>>

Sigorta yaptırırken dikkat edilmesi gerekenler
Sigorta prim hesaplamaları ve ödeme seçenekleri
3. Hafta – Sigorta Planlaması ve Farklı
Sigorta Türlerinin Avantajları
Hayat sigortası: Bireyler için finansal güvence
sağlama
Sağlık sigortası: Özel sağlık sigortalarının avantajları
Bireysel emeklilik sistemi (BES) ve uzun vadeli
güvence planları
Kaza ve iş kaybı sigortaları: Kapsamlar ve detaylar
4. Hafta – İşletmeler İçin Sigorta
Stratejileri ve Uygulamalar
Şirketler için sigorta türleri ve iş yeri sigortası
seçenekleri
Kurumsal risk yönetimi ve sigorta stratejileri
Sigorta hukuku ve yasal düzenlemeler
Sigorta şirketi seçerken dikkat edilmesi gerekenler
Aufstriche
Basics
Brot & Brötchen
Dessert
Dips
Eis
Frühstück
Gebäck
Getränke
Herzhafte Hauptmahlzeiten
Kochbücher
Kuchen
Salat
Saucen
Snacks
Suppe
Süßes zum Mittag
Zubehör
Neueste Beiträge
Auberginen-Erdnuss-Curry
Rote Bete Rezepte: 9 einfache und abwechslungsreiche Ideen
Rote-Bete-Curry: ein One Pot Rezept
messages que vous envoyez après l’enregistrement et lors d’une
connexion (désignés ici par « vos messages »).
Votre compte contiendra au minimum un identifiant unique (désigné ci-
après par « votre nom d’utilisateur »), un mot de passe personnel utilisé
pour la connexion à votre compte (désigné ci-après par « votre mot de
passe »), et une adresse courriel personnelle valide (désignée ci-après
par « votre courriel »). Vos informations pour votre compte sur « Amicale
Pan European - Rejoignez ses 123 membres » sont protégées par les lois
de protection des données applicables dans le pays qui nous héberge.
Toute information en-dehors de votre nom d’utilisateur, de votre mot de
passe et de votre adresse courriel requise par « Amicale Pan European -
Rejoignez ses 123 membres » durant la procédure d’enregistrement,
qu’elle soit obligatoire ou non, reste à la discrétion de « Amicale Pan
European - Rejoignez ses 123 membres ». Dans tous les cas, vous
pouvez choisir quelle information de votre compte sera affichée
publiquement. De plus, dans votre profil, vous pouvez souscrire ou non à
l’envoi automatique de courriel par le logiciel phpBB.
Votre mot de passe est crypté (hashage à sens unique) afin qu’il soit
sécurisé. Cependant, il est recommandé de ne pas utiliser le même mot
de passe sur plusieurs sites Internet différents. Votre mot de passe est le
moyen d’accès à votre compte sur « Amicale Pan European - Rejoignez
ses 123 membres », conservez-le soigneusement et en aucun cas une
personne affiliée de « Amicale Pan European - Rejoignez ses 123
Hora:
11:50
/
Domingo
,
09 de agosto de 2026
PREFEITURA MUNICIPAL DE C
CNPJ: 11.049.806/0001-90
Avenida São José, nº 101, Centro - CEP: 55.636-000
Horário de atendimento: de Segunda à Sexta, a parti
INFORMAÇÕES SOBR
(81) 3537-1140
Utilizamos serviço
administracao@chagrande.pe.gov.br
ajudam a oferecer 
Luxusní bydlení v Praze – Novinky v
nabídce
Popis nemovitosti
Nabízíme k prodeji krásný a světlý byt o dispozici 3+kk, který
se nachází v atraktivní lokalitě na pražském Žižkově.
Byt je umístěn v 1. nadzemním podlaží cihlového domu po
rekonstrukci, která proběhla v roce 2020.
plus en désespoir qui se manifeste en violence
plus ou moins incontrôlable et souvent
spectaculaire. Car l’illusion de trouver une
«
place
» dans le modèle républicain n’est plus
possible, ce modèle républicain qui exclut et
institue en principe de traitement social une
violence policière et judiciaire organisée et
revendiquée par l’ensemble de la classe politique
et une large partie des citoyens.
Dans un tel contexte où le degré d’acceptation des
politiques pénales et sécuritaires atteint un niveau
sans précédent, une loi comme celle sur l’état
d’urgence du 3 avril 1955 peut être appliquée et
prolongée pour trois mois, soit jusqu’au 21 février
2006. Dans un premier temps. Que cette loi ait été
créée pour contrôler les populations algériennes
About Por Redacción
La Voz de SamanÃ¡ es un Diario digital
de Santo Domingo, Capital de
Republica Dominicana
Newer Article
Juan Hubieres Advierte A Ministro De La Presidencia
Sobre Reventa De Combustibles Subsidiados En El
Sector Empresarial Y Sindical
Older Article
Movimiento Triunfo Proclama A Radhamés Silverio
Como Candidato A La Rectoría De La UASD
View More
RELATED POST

<<
>>

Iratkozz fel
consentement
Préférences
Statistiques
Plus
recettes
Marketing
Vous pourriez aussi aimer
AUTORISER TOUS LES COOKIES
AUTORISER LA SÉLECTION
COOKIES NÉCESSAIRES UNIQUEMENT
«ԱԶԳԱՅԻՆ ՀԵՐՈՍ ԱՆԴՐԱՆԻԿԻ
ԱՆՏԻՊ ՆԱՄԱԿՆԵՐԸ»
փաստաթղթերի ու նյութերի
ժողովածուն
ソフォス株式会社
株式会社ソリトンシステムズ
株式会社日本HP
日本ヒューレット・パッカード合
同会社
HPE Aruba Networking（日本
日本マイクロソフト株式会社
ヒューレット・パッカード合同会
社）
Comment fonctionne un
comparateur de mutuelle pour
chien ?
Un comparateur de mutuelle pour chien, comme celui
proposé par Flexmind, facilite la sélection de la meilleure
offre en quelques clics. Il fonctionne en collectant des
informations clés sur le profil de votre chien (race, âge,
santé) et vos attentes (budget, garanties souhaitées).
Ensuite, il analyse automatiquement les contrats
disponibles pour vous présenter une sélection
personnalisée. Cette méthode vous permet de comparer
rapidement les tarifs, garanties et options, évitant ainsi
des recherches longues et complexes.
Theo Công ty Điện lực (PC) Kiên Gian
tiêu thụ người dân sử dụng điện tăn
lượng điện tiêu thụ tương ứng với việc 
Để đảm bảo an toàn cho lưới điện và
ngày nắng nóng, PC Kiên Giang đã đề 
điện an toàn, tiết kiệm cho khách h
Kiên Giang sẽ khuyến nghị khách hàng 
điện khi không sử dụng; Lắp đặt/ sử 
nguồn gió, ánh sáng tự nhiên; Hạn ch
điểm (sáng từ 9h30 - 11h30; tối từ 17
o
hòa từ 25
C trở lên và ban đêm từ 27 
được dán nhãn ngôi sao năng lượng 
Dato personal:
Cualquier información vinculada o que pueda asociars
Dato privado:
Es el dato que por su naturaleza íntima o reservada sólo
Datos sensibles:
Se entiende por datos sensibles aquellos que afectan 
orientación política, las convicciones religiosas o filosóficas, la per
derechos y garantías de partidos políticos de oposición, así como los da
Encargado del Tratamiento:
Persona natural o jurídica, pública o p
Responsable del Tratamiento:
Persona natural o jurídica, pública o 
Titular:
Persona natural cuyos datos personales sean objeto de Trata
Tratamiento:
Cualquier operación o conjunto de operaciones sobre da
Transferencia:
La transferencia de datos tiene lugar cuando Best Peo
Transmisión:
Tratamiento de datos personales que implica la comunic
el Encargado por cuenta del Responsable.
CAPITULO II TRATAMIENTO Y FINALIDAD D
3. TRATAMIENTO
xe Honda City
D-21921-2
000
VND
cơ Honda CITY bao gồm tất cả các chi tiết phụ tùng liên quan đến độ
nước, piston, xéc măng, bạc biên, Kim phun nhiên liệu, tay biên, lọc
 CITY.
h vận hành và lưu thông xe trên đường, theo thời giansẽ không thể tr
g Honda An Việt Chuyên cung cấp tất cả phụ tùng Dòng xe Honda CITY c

<<

◆ **Work item**: Within the material above, extract exactly the lines that start at the line containing "Sigorta yaptırırken dikkat" and stop after the line containing "Bireysel emeklilik sistemi", and only those.

◆ **Solution to the exercise**:
Sigorta yaptırırken dikkat edilmesi gerekenler
Sigorta prim hesaplamaları ve ödeme seçenekleri
3. Hafta – Sigorta Planlaması ve Farklı
Sigorta Türlerinin Avantajları
Hayat sigortası: Bireyler için finansal güvence
sağlama
Sağlık sigortası: Özel sağlık sigortalarının avantajları
Bireysel emeklilik sistemi (BES) ve uzun vadeli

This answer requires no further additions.